--- Document excerpt Enclosed Below ---
- Theatrical release poster
- Directed by: Aristomenis Tsirbas
- Screenplay by: Evan Spiliotopoulos
- Story by: Aristomenis Tsirbas
- Produced by: Ryan Colucci; Keith Calder; Dane Allan Smith; Jessica Wu;
- Starring: Evan Rachel Wood; Brian Cox; James Garner; Chris Evans; Danny Glover; Amanda Peet; David Cross; Justin Long; Dennis Quaid; Luke Wilson;
- Cinematography: Aristomenis Tsirbas
- Edited by: J. Kathleen Gibson; Jim May;
- Music by: Abel Korzeniowski
- Production companies: IM Global; Snoot Toons;
- Distributed by: Lionsgate; Roadside Attractions;
- Release dates: September 8, 2007 (TIFF); May 1, 2009 (United States);
- Running time: 79 minutes
- Country: United States
- Language: English
- Budget: $4-8 million
- Box office: $6.2 million

= Battle for Terra =

Battle for Terra, originally screened as Terra, is a 2007 American animated action-adventure science fiction film, based on the short film Terra, about a race of beings on a peaceful alien planet who face destruction from colonization by the displaced remainder of the human race. The film was directed by Aristomenis Tsirbas who conceived it as a hard-edged live action feature with photo-real Computer-Generated Imagery (CGI) environments. The close collaboration with producing partner and investor Snoot Entertainment redirected the project to become fully animated and appeal to younger audiences. The film features the voices of Evan Rachel Wood, Luke Wilson, Brian Cox and James Garner (In his last major film role before his death) among others.

It premiered on September 8, 2007 at the Toronto International Film Festival and was widely released in the United States on May 1, 2009 by Lionsgate and Roadside Attractions.

The film was originally shot in 2D but was made in such a way that a second camera could be added to the film. After the film was shown at festivals and distributors showed an interest in it, a small team was hired to render the entire film again from the perspective of the second camera for a true 3D effect. It won the Grand Prize for Best Animated Feature at the 2008 Ottawa International Animation Festival.

==Plot==
Mala and her friend Senn are young creatures of an alien race inhabiting Terra, a peaceful planet in a star system in the Milky Way galaxy.
--- End of Enclosed Document excerpt ---
--- Data supplied Enclosed Below ---
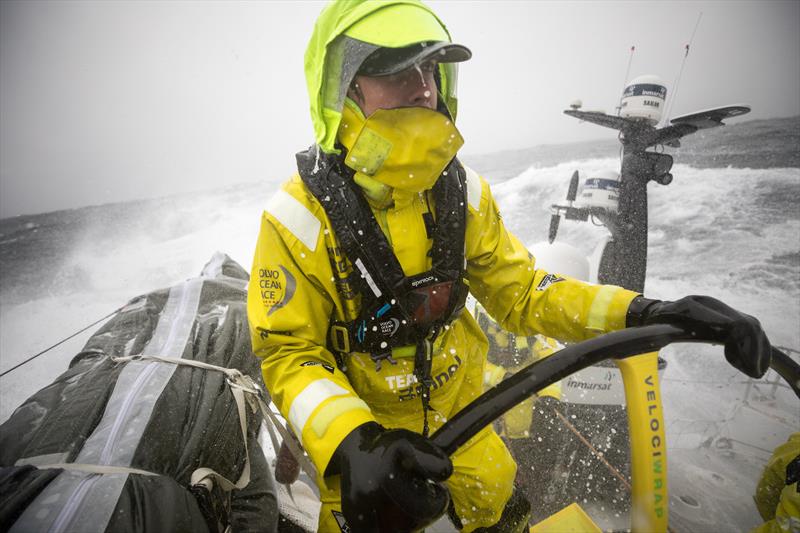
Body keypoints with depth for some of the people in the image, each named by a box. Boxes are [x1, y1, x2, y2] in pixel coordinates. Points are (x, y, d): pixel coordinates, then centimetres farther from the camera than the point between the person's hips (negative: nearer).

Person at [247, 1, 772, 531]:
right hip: (359, 432, -3)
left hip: (459, 412, 4)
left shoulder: (462, 190, -12)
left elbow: (518, 289, -7)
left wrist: (639, 313, -21)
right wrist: (352, 443, -39)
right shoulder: (299, 216, -24)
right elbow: (289, 352, -21)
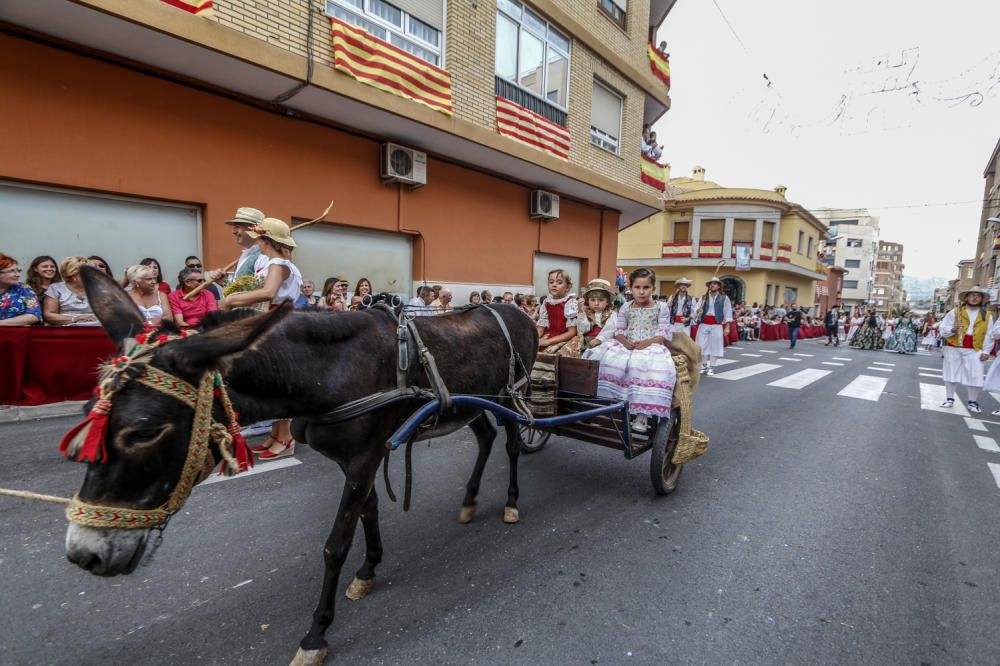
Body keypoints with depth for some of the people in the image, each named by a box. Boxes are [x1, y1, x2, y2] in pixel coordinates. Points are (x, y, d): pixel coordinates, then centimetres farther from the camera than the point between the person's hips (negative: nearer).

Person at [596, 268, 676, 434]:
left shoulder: (661, 308, 6)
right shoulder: (625, 308, 14)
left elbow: (663, 334, -1)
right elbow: (619, 331, 9)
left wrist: (647, 342, -18)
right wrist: (625, 342, -13)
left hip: (652, 346, -3)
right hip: (627, 346, 3)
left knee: (647, 366, -36)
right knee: (608, 359, -27)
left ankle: (642, 413, -30)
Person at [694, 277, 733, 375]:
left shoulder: (724, 298, 2)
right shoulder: (703, 298, 8)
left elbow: (728, 313, 0)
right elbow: (696, 310, 3)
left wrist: (727, 327, -5)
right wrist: (698, 312, -21)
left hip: (716, 325, -2)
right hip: (703, 325, 2)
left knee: (714, 345, 1)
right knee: (703, 345, 6)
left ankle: (711, 367, 11)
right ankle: (704, 365, 20)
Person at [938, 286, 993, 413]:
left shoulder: (987, 315, 6)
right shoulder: (955, 312, 0)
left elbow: (989, 335, 5)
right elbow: (942, 329, -2)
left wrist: (986, 351, -1)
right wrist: (952, 329, -22)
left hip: (974, 350, 1)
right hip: (954, 348, -1)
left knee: (975, 376, -1)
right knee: (951, 374, 6)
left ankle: (972, 402, 14)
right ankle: (949, 399, 18)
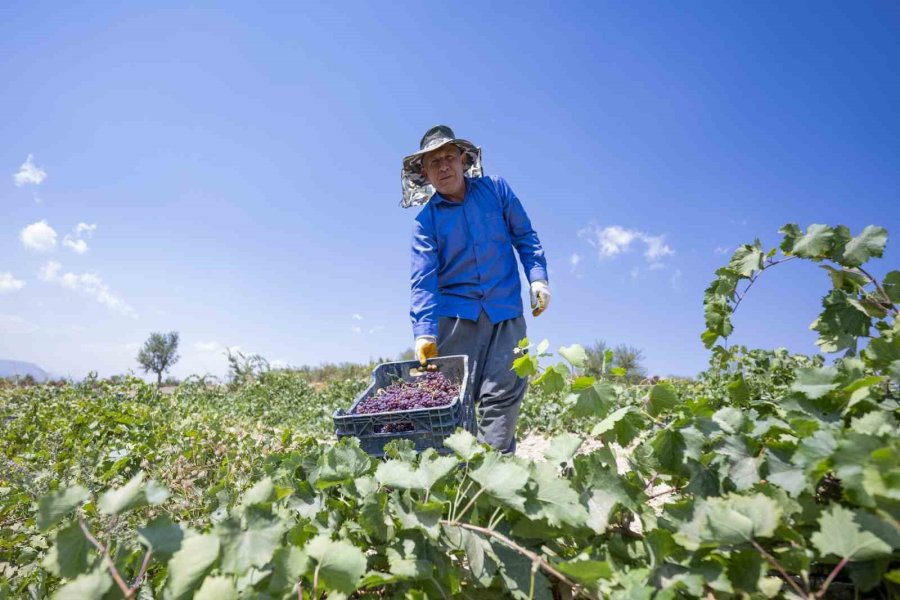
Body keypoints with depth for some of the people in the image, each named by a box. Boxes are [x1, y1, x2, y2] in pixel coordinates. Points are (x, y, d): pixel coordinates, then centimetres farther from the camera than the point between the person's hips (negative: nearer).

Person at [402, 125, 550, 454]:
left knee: (502, 395, -3)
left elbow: (524, 236, 12)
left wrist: (538, 277, -1)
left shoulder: (496, 189, 4)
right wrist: (424, 332, -20)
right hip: (455, 313, -1)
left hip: (506, 311, 1)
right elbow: (423, 279, -8)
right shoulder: (426, 220, 0)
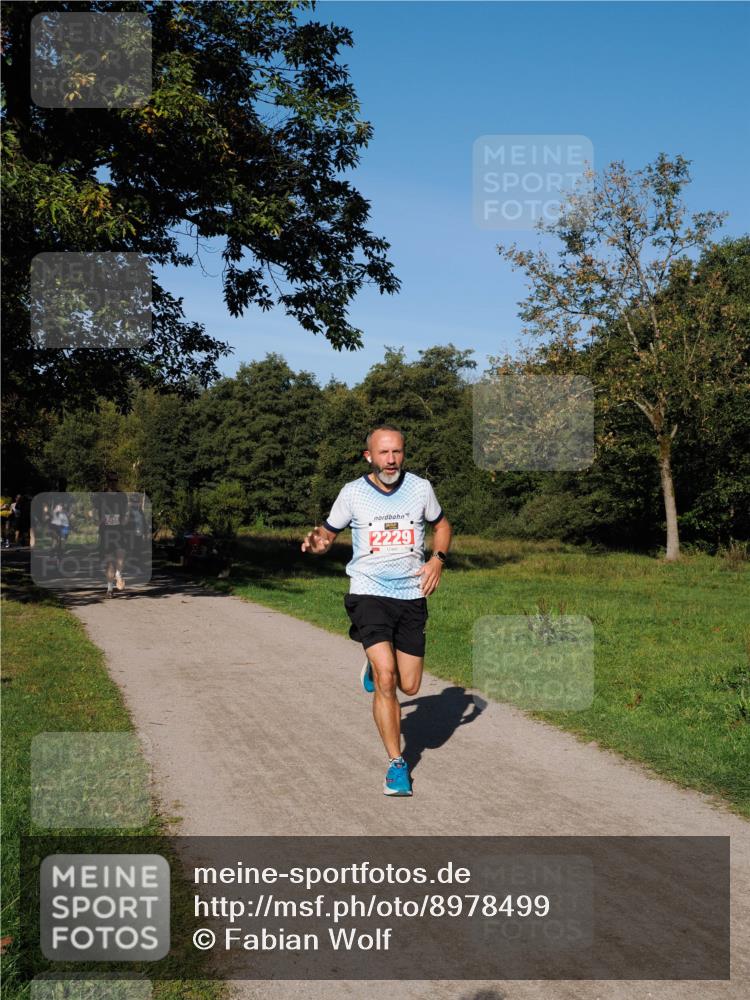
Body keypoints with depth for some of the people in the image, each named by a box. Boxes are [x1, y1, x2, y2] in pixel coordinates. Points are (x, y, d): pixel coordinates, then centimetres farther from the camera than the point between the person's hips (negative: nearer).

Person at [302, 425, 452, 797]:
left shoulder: (420, 488, 1)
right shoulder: (352, 493, -3)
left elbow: (442, 525, 17)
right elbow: (328, 532, 8)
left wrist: (437, 559, -1)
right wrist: (318, 542, -17)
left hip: (411, 596, 3)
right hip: (368, 594, -2)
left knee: (409, 686, 5)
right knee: (386, 680, -17)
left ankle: (375, 665, 40)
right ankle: (396, 764, -2)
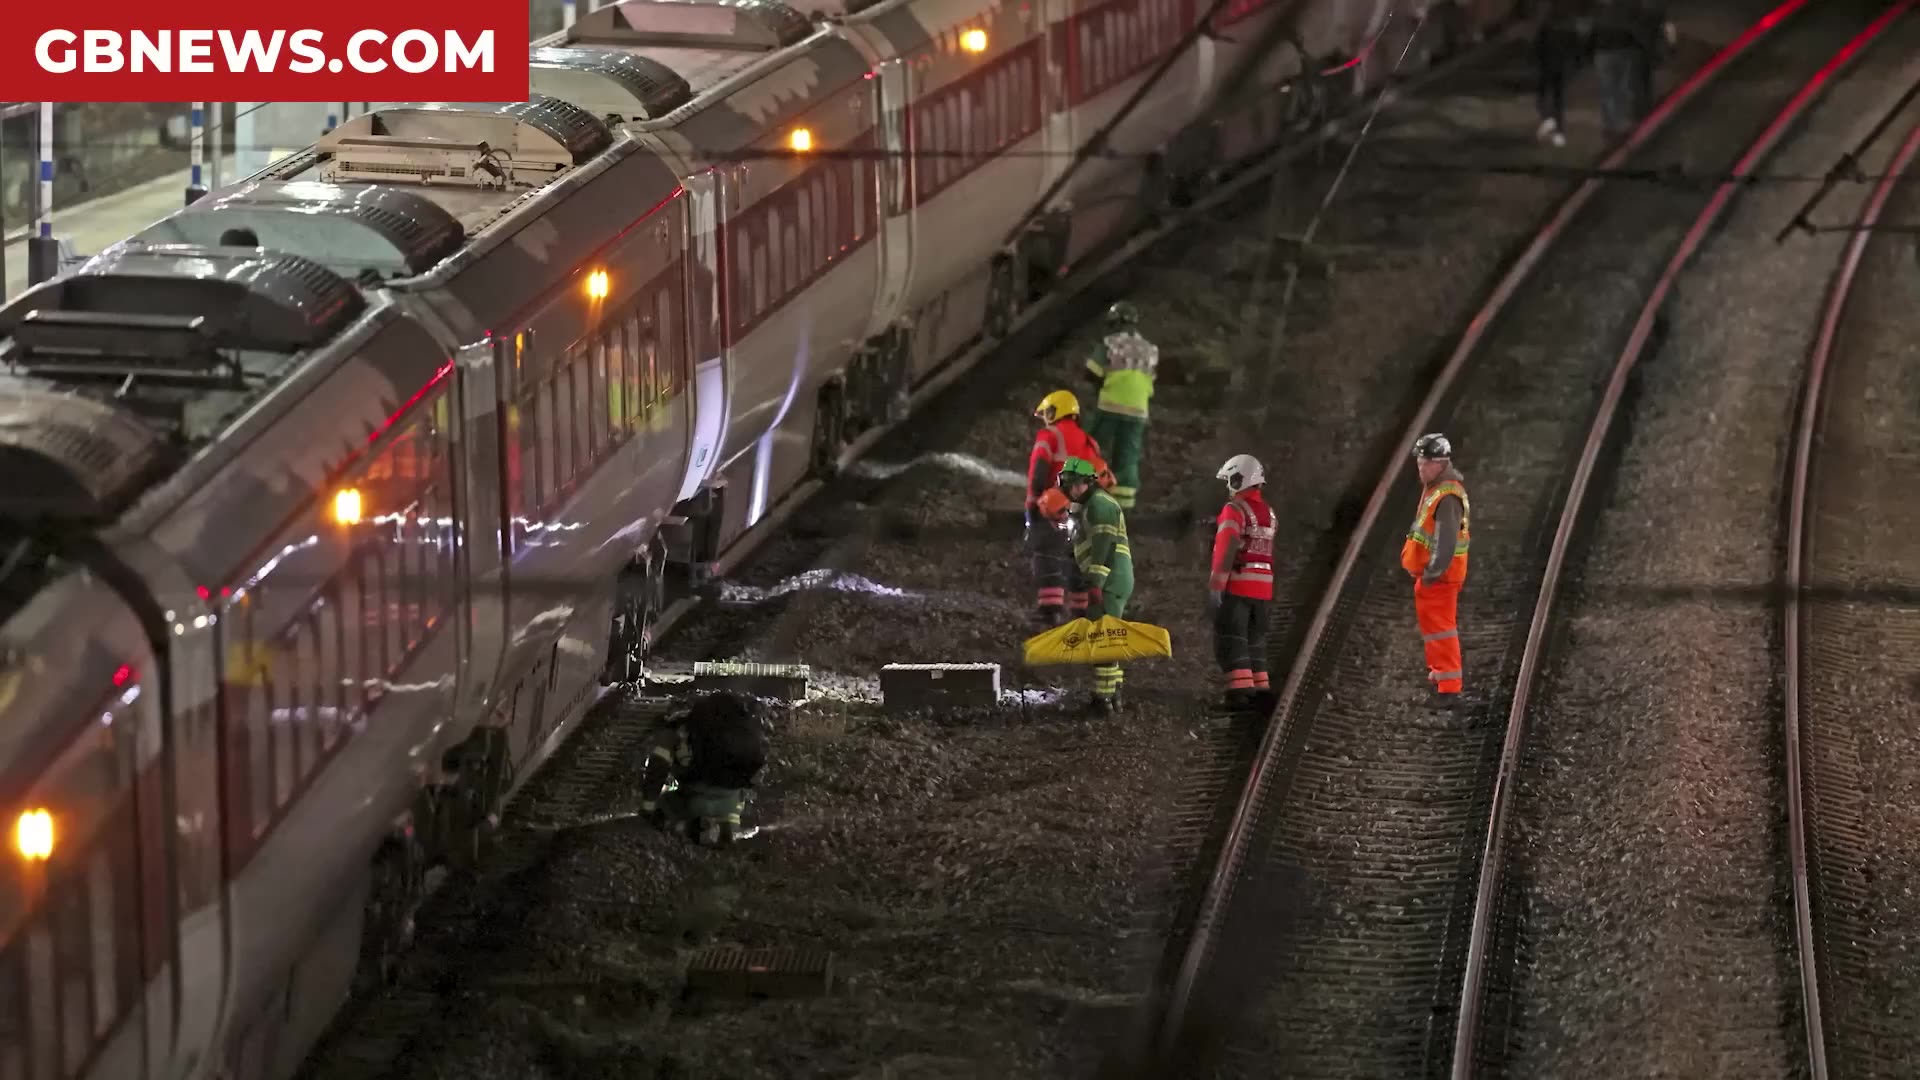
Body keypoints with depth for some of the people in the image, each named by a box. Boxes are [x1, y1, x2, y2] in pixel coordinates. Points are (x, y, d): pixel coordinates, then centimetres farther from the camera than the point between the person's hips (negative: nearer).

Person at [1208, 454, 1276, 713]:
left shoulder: (1235, 509, -11)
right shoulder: (1268, 512, 14)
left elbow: (1226, 551, -17)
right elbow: (1266, 552, 14)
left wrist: (1216, 585, -17)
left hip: (1237, 585, -7)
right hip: (1263, 588, 7)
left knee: (1231, 640, -5)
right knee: (1255, 640, 17)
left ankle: (1240, 690, -14)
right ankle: (1261, 689, 17)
--- End of Enclosed Data supplied ---
**Exercise 1**
Quote the Battle for Terra article word for word, from "It premiered on" up to and including "International Animation Festival.".
**Exercise 2**
Based on the Battle for Terra article, indicate whether each statement agrees with it, answering yes or no and quoting the words that decide it: (a) The film premiered at the Toronto International Film Festival on September 8, 2007. (b) The film was originally shot in 3D. (c) The film has a running time of 90 minutes.

**Reply 1**
It premiered on September 8, 2007 at the Toronto International Film Festival and was widely released in the United States on May 1, 2009 by Lionsgate and Roadside Attractions.

The film was originally shot in 2D but was made in such a way that a second camera could be added to the film. After the film was shown at festivals and distributors showed an interest in it, a small team was hired to render the entire film again from the perspective of the second camera for a true 3D effect. It won the Grand Prize for Best Animated Feature at the 2008 Ottawa International Animation Festival.

**Reply 2**
(a) Yes: "It premiered on September 8, 2007 at the Toronto International Film Festival"
(b) No: "The film was originally shot in 2D"
(c) No: "Running time: 79 minutes"